1.сосчитать изомеры для вещества с формулой c4h12. Дайте им названия2.Приведите формулы трех

Isomers for C4H12:

The compound with the formula C4H12 can have several isomers. Isomers are compounds that have the same molecular formula but different structural arrangements. In the case of C4H12, there are three possible isomers:

1. n-Butane: This is the straight-chain isomer of C4H12. Its structural formula is CH3-CH2-CH2-CH3. 2. Isobutane: This is an isomer of C4H12 with a branched structure. Its structural formula is (CH3)3CH. 3. Neopentane: This is another isomer of C4H12 with a highly branched structure. Its structural formula is (CH3)4C.

These are the three isomers for the compound with the formula C4H12 [[1]].

Formulas for three homologues of C6H12:

Homologues are a series of organic compounds that have the same functional group but differ in the number of carbon atoms. For the formula C6H12, three possible homologues are:

1. Hexane: This is the homologue with six carbon atoms and a straight-chain structure. Its structural formula is CH3-CH2-CH2-CH2-CH2-CH3. 2. 2-Methylpentane: This is a homologue with six carbon atoms and a branched structure. Its structural formula is CH3-CH(CH3)-CH2-CH2-CH3. 3. 3-Methylpentane: This is another homologue with six carbon atoms and a different branched structure. Its structural formula is CH3-CH2-CH(CH3)-CH2-CH3.

These are the formulas for three homologues of C6H12 [[2]].

Volume of ethene required to produce 4.4g of carbon dioxide:

To calculate the volume of ethene (C2H4) required to produce 4.4g of carbon dioxide (CO2), we need to consider the stoichiometry of the reaction and the molar masses of the compounds involved.

The balanced equation for the combustion of ethene is:

C2H4 + 3O2 -> 2CO2 + 2H2O

From the equation, we can see that 1 mole of ethene produces 2 moles of carbon dioxide. The molar mass of ethene is 28.05 g/mol, and the molar mass of carbon dioxide is 44.01 g/mol.

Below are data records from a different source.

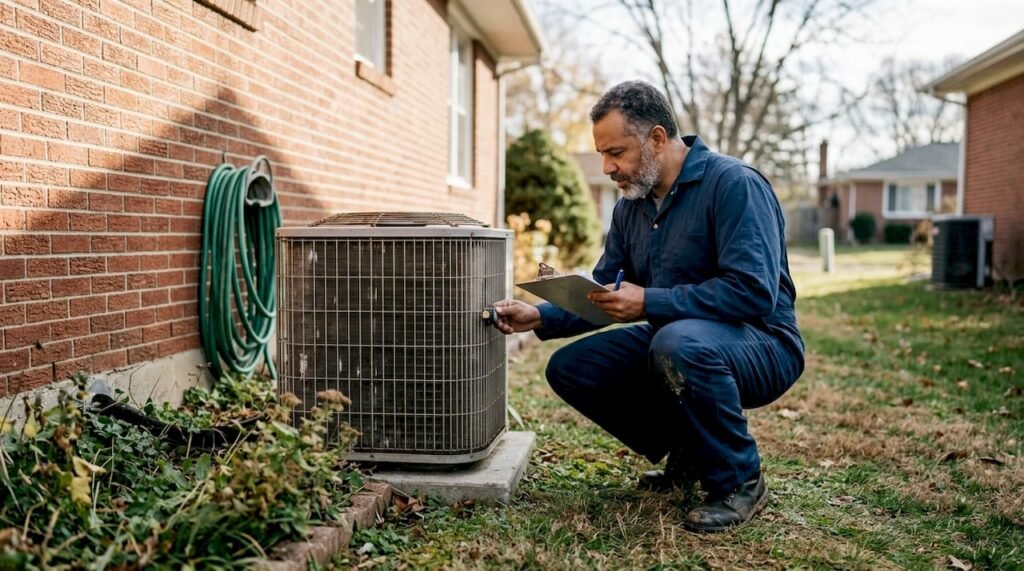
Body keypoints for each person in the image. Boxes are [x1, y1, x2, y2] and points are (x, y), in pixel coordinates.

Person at [492, 80, 804, 532]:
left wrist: (649, 301)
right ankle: (695, 451)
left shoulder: (735, 185)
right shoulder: (631, 207)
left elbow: (753, 292)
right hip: (677, 338)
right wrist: (540, 315)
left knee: (679, 343)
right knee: (573, 367)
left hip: (762, 342)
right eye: (602, 154)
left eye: (616, 152)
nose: (606, 167)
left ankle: (740, 480)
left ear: (657, 138)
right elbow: (605, 288)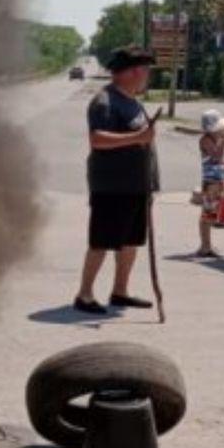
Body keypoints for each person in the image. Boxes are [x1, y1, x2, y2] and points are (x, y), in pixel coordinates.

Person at [75, 46, 159, 314]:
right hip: (112, 186)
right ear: (132, 72)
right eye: (145, 70)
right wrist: (137, 138)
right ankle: (84, 295)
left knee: (130, 242)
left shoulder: (132, 100)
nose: (147, 76)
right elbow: (97, 139)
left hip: (137, 186)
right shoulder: (105, 101)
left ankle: (120, 291)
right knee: (101, 241)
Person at [196, 108, 224, 258]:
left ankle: (207, 245)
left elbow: (222, 162)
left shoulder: (216, 139)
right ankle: (205, 246)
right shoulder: (205, 140)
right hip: (211, 183)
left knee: (211, 214)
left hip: (217, 182)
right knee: (208, 214)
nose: (222, 131)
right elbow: (216, 157)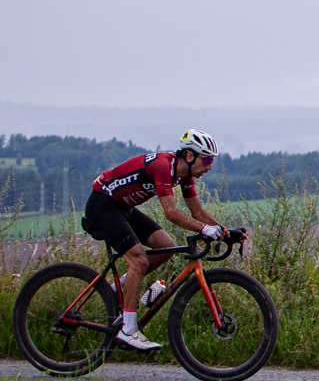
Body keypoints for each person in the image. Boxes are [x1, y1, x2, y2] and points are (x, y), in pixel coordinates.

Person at [82, 130, 228, 352]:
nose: (210, 167)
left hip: (122, 208)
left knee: (166, 246)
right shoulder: (163, 166)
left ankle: (120, 287)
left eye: (212, 162)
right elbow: (170, 212)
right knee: (139, 261)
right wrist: (205, 229)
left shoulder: (185, 175)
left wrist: (224, 231)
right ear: (189, 156)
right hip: (102, 206)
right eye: (207, 160)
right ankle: (128, 331)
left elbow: (196, 211)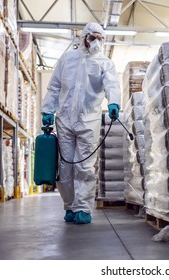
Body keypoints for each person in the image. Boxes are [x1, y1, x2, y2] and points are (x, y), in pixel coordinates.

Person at [41, 22, 121, 224]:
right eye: (92, 37)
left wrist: (113, 102)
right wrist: (47, 111)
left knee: (84, 167)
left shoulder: (105, 63)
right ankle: (69, 206)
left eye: (100, 38)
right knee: (65, 166)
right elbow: (55, 87)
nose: (96, 41)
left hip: (89, 119)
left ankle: (83, 208)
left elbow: (112, 84)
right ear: (84, 37)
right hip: (65, 119)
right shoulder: (67, 59)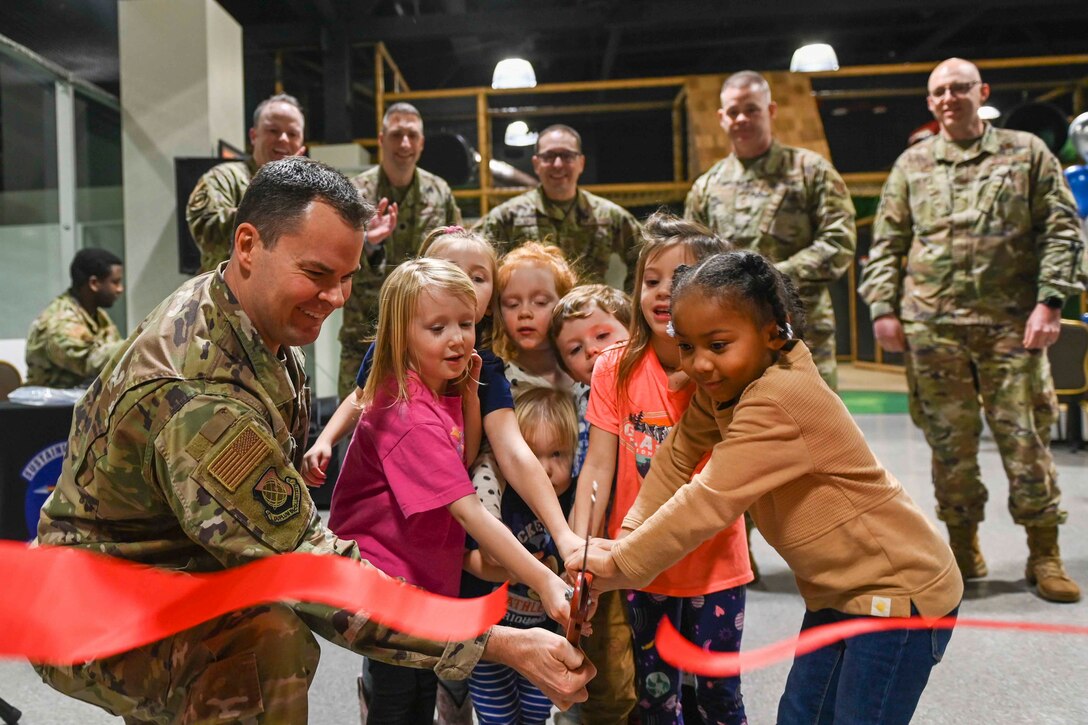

To find the number of moles of carbon dioxide produced, we divide the mass of carbon dioxide by its molar mass:

moles of CO2 = mass of CO2 / molar mass of CO2 moles of CO2 = 4.4g / 44.01 g/mol = 0.1 mol

Since 1 mole of ethene produces 2 moles of carbon dioxide, we need half the number of moles of ethene:

moles of C2H4 = 0.1 mol / 2 = 0.05 mol

Finally, we can calculate the volume of ethene using the ideal gas law:

V = nRT/P

Assuming standard temperature and pressure (STP), where T = 273.15 K and P = 1 atm, and using the ideal gas constant R = 0.0821 L·atm/(mol·K), we can calculate the volume:

V = (0.05 mol)(0.0821 L·atm/(mol·K))(273.15 K) / (1 atm) V ≈ 1.12 L

Therefore, approximately 1.12 liters of ethene would need to be burned to produce 4.4g of carbon dioxide, assuming an 80% yield [[3]].

Please note that the calculations provided are based on the given information and assumptions.